Goal of the exercise: Convert the text read from the records into a Markdown table with the columns Row and Text, numbering each line in Row and skipping blank lines. Leave the pictures out of the table.

Material to process:
^^^^
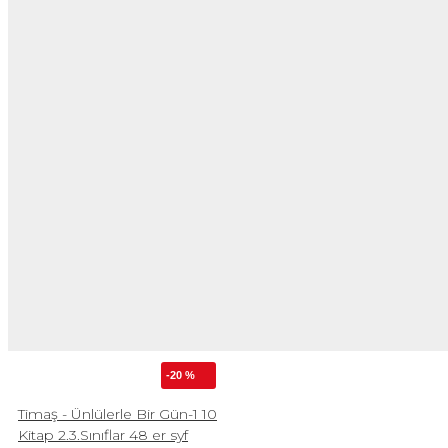
-20 %
Timaş - Ünlülerle Bir Gün-1 10
Kitap 2.3.Sınıflar 48 er syf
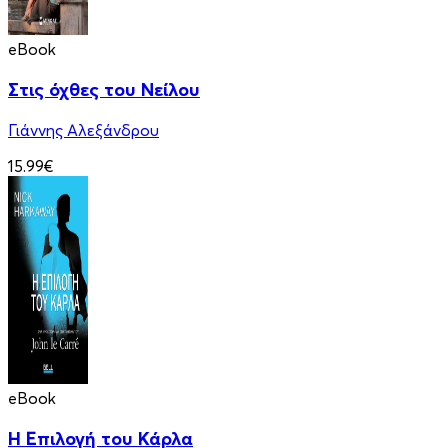
eBook
Στις όχθες του Νείλου
Γιάννης Αλεξάνδρου
15.99€
eBook
Η Επιλογή του Κάρλα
^^^^
Solution for this task:
| Row | Text |
|---|---|
| 1 | -20 % |
| 2 | Timaş - Ünlülerle Bir Gün-1 10 |
| 3 | Kitap 2.3.Sınıflar 48 er syf |
| 4 | eBook |
| 5 | Στις όχθες του Νείλου |
| 6 | Γιάννης Αλεξάνδρου |
| 7 | 15.99€ |
| 8 | eBook |
| 9 | Η Επιλογή του Κάρλα |